WRITTEN TASK
Retype the entries. Match them exactly.

[Extracted page text data]

==================================================

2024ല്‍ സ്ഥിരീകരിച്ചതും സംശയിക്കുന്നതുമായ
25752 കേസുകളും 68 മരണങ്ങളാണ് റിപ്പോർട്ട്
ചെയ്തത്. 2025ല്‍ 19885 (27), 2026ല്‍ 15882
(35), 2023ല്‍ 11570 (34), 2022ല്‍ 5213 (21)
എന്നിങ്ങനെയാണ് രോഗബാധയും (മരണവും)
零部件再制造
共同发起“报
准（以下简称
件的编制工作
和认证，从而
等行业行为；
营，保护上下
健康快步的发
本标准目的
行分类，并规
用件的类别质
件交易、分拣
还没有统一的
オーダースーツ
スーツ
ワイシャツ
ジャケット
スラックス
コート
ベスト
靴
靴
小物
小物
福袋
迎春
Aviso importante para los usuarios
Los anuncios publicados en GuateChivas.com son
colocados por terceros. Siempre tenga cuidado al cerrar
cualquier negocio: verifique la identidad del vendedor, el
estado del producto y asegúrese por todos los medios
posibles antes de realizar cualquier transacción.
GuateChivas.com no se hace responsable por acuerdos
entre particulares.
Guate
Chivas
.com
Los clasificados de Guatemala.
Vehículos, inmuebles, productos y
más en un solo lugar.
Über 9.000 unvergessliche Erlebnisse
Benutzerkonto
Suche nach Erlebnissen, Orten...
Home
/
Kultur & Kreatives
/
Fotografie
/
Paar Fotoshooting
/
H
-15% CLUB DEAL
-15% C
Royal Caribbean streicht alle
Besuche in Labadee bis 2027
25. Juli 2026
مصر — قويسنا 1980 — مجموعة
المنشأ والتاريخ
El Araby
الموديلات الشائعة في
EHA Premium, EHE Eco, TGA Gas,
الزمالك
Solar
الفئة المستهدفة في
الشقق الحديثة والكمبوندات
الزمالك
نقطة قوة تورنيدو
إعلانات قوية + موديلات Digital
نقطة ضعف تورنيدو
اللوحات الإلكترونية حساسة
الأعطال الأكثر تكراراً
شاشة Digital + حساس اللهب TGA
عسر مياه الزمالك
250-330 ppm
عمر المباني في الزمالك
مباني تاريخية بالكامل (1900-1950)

==================================================

TASK ANSWER
2024ല്‍ സ്ഥിരീകരിച്ചതും സംശയിക്കുന്നതുമായ
25752 കേസുകളും 68 മരണങ്ങളാണ് റിപ്പോർട്ട്
ചെയ്തത്. 2025ല്‍ 19885 (27), 2026ല്‍ 15882
(35), 2023ല്‍ 11570 (34), 2022ല്‍ 5213 (21)
എന്നിങ്ങനെയാണ് രോഗബാധയും (മരണവും)
零部件再制造
共同发起“报
准（以下简称
件的编制工作
和认证，从而
等行业行为；
营，保护上下
健康快步的发
本标准目的
行分类，并规
用件的类别质
件交易、分拣
还没有统一的
オーダースーツ
スーツ
ワイシャツ
ジャケット
スラックス
コート
ベスト
靴
靴
小物
小物
福袋
迎春
Aviso importante para los usuarios
Los anuncios publicados en GuateChivas.com son
colocados por terceros. Siempre tenga cuidado al cerrar
cualquier negocio: verifique la identidad del vendedor, el
estado del producto y asegúrese por todos los medios
posibles antes de realizar cualquier transacción.
GuateChivas.com no se hace responsable por acuerdos
entre particulares.
Guate
Chivas
.com
Los clasificados de Guatemala.
Vehículos, inmuebles, productos y
más en un solo lugar.
Über 9.000 unvergessliche Erlebnisse
Benutzerkonto
Suche nach Erlebnissen, Orten...
Home
/
Kultur & Kreatives
/
Fotografie
/
Paar Fotoshooting
/
H
-15% CLUB DEAL
-15% C
Royal Caribbean streicht alle
Besuche in Labadee bis 2027
25. Juli 2026
مصر — قويسنا 1980 — مجموعة
المنشأ والتاريخ
El Araby
الموديلات الشائعة في
EHA Premium, EHE Eco, TGA Gas,
الزمالك
Solar
الفئة المستهدفة في
الشقق الحديثة والكمبوندات
الزمالك
نقطة قوة تورنيدو
إعلانات قوية + موديلات Digital
نقطة ضعف تورنيدو
اللوحات الإلكترونية حساسة
الأعطال الأكثر تكراراً
شاشة Digital + حساس اللهب TGA
عسر مياه الزمالك
250-330 ppm
عمر المباني في الزمالك
مباني تاريخية بالكامل (1900-1950)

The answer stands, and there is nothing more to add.